A large portion of these homes lie outside of most of the population’s reasonable budget. This may not a permanent problem, because similar cities (such as New York City) have been able to reach consensus among private real estate investors, legislators, and regulators to address some of these fundamental problems for the greater public good in high-value real estate areas.
In short, San Francisco has and continues to see increases in real estate value in spite of the Bay Area’s real estate market. That being said, Mansion Global and Compass reported “flat prices” on San Francisco real estate for August and September. Raymond Grinsell notes; however, that there exist key undercurrents that produce these effects on housing markets.
The first half of this year (2019) saw real estate values go up significantly, and some experts attribute the increase to San Francisco companies (primarily tech) launching initial public offerings for the first time. This may account for the astounding summer “peak price of $1.75 million” median price for real estate, but it could also account for the “flat prices” following these companies going public.

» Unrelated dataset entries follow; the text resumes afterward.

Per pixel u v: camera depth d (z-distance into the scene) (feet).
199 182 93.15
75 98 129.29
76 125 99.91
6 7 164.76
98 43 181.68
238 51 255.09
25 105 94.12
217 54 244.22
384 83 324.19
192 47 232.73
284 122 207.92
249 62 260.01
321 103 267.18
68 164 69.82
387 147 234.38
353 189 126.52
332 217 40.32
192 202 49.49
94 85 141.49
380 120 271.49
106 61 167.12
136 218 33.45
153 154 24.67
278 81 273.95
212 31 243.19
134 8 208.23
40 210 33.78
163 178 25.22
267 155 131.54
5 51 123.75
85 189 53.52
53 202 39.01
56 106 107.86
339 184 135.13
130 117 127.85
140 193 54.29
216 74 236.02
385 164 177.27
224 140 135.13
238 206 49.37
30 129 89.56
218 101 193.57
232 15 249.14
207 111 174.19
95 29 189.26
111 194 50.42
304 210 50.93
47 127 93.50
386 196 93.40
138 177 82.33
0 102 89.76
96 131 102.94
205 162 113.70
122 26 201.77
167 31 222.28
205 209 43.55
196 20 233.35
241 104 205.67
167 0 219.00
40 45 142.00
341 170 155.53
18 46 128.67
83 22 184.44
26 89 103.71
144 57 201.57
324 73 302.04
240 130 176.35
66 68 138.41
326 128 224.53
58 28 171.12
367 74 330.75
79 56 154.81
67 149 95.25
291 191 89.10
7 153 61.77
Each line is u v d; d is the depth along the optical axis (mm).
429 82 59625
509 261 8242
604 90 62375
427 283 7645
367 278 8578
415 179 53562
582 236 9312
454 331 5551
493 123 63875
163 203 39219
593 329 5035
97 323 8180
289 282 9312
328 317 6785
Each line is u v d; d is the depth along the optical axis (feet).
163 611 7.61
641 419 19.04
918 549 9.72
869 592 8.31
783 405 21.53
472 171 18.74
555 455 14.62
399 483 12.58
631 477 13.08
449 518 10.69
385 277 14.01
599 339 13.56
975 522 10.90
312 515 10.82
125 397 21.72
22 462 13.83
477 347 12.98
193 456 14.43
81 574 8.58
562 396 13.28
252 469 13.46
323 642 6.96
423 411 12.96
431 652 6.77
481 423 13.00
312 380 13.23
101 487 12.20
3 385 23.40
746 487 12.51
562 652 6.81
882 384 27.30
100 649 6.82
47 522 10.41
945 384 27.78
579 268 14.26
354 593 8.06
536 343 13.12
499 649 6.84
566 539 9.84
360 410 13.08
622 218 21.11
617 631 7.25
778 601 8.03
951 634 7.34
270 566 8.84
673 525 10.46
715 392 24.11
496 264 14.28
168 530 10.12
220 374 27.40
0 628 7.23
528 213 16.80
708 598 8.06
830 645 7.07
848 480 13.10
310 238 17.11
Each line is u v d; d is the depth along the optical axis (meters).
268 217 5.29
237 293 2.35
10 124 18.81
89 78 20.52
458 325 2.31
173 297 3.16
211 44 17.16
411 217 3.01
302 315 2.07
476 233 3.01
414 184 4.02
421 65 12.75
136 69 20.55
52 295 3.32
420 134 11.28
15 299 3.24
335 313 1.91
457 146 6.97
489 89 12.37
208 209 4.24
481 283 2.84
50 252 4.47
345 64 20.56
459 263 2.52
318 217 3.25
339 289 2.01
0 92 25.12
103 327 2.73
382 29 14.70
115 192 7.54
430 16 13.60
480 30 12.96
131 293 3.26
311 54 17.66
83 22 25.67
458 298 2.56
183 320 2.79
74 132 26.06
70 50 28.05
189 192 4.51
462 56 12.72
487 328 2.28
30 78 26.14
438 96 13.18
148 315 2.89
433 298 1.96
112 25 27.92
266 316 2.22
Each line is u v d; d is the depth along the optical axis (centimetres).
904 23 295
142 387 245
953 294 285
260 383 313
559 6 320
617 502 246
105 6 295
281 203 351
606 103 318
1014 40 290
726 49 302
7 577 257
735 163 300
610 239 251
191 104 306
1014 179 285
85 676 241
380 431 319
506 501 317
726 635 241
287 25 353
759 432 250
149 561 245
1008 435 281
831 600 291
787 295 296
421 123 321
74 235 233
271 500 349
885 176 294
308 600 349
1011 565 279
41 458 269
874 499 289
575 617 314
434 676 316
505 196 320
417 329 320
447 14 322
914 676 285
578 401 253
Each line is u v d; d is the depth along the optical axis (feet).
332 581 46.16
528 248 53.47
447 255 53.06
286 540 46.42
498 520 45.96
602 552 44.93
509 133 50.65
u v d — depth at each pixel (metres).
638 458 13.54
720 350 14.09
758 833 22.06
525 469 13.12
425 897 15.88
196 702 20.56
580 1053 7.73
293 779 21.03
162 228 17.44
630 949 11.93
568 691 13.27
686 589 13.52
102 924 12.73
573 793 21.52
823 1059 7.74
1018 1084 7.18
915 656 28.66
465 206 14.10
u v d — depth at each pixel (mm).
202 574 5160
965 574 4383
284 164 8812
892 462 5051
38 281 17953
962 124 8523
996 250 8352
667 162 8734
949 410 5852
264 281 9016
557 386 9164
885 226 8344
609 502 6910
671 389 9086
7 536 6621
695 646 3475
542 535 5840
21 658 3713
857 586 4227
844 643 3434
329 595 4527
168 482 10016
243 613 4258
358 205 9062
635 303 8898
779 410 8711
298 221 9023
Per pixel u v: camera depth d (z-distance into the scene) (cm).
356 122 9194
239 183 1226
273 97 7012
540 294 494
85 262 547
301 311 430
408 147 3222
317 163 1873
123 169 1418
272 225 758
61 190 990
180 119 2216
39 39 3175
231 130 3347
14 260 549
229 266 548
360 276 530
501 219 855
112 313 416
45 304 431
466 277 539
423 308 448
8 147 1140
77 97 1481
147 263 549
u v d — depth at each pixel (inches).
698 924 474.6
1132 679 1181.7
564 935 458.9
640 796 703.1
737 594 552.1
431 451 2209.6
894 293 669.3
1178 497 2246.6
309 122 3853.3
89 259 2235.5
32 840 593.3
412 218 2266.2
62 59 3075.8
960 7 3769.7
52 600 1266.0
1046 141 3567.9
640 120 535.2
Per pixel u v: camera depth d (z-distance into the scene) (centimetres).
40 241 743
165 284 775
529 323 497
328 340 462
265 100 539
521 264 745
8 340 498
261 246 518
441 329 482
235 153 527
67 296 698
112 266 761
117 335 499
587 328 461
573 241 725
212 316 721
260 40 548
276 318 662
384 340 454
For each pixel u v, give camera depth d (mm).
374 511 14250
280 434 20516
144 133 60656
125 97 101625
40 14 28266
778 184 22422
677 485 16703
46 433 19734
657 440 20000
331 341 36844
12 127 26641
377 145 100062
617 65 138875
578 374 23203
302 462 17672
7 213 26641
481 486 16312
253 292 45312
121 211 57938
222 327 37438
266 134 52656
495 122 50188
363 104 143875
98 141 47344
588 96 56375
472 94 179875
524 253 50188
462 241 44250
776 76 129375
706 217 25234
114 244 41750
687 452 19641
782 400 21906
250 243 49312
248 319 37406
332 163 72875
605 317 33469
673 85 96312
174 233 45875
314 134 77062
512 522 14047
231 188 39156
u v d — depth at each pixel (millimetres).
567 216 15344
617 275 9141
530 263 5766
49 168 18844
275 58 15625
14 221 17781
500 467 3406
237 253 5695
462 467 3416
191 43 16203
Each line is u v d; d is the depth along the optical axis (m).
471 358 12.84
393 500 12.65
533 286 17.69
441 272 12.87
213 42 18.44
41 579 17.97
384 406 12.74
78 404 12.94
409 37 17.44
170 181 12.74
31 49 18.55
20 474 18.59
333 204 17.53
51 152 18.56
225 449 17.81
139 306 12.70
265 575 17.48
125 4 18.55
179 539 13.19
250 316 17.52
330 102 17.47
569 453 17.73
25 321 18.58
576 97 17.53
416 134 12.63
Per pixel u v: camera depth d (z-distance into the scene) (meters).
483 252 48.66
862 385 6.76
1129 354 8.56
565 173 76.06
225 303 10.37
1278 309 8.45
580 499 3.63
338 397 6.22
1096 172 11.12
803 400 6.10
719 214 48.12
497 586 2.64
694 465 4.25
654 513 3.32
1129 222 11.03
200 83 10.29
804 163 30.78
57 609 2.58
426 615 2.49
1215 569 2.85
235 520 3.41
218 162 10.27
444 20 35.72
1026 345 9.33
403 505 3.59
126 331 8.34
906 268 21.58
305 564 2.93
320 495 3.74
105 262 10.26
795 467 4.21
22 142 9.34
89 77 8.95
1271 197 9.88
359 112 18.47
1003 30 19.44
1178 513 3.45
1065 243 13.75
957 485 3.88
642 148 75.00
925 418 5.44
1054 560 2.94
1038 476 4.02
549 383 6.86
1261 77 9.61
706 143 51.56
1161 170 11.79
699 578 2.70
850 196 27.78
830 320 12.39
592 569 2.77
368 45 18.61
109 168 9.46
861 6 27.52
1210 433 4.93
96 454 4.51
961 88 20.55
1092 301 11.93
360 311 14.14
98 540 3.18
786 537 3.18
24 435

“’The wild card this year in San Francisco has been this rollout of IPOs,’ said Patrick Carlisle, Compass’ chief market analyst in the San Francisco Bay Area. ‘If you take the impact of the IPOs out of the market, one would presume prices will no longer be pushed higher’” (source: Mansion Global).
San Francisco is the metropolitan hub of Silicon Valley. As such, many of the industry pace-setting startups notoriously launch IPOs (initial public offerings) somewhere along the height of their legitimacy.
When a startup becomes a company that “goes public,” the assumption is that those companies create hundreds and/or thousands of new jobs. Others expect that IPO executives and employees will have the money they need to buy a home.
Therefore, the main reason that IPOs are said to have a major impact on the San Francisco housing market is because new employees and their families flood the region looking for new housing. It becomes a classic scenario of supply and demand where demand is suddenly increased.
According to Raymond Grinsell, IPOs may impact the incomes of investors, shareholders, and executives. With increases in salaries and dividends, these individuals often syphon off large portions of their new income toward real estate investments or second homes. Any increase in real estate investment activities in a region also has an impact on that region’s real estate value.